The world has trained us to believe that boundaries are restrictive, enforced from a point of defensiveness, and a roadblock to healthy relationships.Being known by God and knowing Him in return comes with the standard that it looks differently than we are accustomed to in a broken world. From the moment of creation there have been standards and expectations for entering the holiest of holies, for entering the most sacred intimacy, for walking in relationship with a Holy God, as His Holy creation. Yet, we constantly insist on pushing the limits. We hurt ourselves, others, and our relationship with Jesus in the crossfire of trying to make our own rules. Boundary lines as God intended are a sacred establishment delegating ownership, creating safety, and fostering intimacy. Just like we get to choose to walk in intimacy with a savior, relational boundaries are intended to be a safe place to walk in intimacy with others.

Hebrews 9:2 A tabernacle was set up. In its first room were the lampstand and the table with its consecrated bread; this was called the Holy Place. 3 Behind the second curtain was a room called the Most Holy Place.

Main point:
Boundaries declare ownership

 

In a culture that tells us anything is attainable if we fight for it, it’s easy to accept the lie that an enforced boundary means we are uninvited and cast aside.
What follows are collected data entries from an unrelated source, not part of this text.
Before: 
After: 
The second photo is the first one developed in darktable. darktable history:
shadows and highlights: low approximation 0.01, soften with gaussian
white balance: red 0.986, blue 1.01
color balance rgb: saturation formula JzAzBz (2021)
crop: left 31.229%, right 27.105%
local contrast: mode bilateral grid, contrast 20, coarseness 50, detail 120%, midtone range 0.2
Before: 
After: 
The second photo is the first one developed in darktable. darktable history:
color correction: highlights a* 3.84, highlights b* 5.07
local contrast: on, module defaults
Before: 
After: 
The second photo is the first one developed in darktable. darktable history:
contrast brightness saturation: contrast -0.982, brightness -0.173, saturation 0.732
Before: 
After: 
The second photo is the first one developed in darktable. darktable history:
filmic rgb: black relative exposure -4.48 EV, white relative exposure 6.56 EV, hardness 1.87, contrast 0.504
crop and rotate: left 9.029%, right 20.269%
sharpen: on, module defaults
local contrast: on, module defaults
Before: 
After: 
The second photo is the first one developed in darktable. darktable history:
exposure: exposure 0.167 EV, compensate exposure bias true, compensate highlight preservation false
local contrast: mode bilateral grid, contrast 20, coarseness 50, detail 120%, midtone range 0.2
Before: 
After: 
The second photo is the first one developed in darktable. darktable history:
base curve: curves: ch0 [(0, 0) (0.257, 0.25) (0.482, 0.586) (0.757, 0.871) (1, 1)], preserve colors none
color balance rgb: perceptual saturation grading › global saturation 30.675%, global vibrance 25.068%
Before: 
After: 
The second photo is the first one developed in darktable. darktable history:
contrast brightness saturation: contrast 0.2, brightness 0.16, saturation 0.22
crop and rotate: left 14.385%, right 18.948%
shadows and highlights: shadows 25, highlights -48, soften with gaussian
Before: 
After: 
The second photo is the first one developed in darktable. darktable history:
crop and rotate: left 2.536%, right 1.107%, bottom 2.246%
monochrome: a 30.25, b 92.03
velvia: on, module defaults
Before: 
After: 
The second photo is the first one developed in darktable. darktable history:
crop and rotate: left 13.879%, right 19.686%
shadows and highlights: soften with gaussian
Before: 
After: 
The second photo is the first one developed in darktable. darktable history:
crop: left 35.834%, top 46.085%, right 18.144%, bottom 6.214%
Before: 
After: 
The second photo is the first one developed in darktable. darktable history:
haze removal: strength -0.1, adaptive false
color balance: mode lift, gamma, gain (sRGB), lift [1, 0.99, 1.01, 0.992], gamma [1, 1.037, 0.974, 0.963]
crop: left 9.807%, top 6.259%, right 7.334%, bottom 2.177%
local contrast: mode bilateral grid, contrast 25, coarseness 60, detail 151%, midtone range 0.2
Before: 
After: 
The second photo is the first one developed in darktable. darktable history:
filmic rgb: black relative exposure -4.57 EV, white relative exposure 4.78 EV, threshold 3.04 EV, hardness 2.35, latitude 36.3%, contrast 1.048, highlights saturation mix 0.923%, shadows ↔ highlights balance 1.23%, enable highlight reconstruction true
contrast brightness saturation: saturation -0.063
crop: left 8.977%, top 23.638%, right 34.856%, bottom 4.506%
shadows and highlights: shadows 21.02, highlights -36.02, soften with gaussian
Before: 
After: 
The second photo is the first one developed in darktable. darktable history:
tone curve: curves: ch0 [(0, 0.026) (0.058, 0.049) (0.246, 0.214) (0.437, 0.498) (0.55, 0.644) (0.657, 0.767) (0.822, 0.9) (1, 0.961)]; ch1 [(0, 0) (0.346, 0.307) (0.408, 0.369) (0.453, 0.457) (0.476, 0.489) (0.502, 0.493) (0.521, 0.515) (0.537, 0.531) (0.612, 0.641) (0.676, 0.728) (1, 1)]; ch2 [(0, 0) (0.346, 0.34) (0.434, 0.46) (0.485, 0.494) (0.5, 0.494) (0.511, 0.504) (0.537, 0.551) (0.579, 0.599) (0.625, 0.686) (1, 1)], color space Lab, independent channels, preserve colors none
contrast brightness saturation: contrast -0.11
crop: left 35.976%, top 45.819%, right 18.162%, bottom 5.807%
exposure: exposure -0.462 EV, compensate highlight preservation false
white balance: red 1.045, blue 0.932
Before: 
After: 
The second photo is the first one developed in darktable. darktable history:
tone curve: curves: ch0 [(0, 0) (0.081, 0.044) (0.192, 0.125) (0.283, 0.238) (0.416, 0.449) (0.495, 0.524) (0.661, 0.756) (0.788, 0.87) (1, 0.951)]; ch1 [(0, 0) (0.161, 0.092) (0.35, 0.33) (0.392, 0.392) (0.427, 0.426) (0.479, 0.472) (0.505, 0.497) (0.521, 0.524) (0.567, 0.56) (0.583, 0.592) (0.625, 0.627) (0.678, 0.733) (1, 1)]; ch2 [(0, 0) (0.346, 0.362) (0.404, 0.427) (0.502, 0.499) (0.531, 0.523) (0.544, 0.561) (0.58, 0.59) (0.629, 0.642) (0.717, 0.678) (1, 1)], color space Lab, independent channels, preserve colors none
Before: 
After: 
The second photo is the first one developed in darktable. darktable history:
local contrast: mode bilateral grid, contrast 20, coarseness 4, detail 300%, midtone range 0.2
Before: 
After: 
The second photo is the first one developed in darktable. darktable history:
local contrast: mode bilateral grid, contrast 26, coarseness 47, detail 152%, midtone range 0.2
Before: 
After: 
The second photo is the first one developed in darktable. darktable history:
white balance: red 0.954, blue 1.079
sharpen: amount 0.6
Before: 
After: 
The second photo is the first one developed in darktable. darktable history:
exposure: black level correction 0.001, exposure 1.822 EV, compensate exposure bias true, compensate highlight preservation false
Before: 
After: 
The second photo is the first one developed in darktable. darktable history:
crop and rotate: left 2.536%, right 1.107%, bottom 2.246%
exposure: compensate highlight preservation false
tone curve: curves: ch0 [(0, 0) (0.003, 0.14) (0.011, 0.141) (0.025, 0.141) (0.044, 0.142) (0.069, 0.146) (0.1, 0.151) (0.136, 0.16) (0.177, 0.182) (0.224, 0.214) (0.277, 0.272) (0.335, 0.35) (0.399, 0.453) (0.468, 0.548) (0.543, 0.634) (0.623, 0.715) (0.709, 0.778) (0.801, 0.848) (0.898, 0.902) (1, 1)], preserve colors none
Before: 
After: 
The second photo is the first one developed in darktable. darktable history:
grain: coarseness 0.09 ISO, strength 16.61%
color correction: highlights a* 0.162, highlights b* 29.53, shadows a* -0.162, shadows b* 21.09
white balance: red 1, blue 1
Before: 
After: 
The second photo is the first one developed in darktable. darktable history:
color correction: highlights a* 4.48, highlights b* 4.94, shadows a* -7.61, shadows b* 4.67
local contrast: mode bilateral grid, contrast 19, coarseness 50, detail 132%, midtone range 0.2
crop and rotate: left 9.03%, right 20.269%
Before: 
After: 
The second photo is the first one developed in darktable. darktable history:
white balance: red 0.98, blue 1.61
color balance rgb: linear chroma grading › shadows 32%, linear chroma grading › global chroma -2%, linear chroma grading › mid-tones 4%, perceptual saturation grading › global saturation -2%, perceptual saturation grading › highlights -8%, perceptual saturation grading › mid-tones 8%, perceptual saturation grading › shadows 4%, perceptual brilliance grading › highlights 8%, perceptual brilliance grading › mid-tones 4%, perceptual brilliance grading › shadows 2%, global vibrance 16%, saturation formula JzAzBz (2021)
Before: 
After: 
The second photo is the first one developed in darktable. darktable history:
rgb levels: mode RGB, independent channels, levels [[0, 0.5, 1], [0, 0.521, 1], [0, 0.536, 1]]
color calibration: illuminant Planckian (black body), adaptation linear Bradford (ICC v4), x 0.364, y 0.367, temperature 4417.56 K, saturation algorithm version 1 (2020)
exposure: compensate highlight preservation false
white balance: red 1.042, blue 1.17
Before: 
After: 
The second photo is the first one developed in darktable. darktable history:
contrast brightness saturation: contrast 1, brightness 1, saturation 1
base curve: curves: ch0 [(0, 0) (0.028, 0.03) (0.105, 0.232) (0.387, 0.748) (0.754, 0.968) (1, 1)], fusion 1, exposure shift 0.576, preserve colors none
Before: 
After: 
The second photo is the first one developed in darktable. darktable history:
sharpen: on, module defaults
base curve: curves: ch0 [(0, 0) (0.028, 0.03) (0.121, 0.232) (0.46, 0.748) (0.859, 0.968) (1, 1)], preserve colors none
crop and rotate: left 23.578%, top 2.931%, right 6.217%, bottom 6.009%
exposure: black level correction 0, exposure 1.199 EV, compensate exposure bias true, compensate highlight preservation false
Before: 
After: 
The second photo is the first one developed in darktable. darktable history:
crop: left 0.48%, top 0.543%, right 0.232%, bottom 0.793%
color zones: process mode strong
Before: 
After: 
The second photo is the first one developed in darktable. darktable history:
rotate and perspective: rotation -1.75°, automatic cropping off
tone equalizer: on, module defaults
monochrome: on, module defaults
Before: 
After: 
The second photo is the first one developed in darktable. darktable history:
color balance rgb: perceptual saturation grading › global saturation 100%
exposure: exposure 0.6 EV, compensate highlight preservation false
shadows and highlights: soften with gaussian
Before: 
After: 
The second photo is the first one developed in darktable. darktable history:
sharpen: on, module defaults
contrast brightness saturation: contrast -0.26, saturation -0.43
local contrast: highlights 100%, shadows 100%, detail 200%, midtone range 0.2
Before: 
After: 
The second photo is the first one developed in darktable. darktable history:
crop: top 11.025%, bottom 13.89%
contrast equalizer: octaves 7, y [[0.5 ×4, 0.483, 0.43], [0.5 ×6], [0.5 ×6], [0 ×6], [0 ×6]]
Or that to enforce a limit means we are judgemental and unaccepting. The Bible tells us that boundaries are sacred conduits of freedom. Boundaries allow people the freedom to choose what level of relationship they have the capacity to step into. When we begin viewing our humanity as a sacred creation, made in the image of a holy creator, we treat one another with respect, generosity, kindness, and grace in a way the world has hardened us to. Boundaries are not meant to close us off from one another and the world, but to openly declare we are Holy Territory, made in the image of a Holy God. Entering close is meant to be a choice, and a public celebration of who we are and who we belong to. What does it look like if we start treating our relationships like we are approaching holy ground? What impact could we have if we stopped treating boundaries like caution tape or a keep out sign to the world, and rather like a standard we’ve always been called to? Have you chosen to enter into the Holiest of Holies, or do you stand outside the perimeter wishing you had been invited?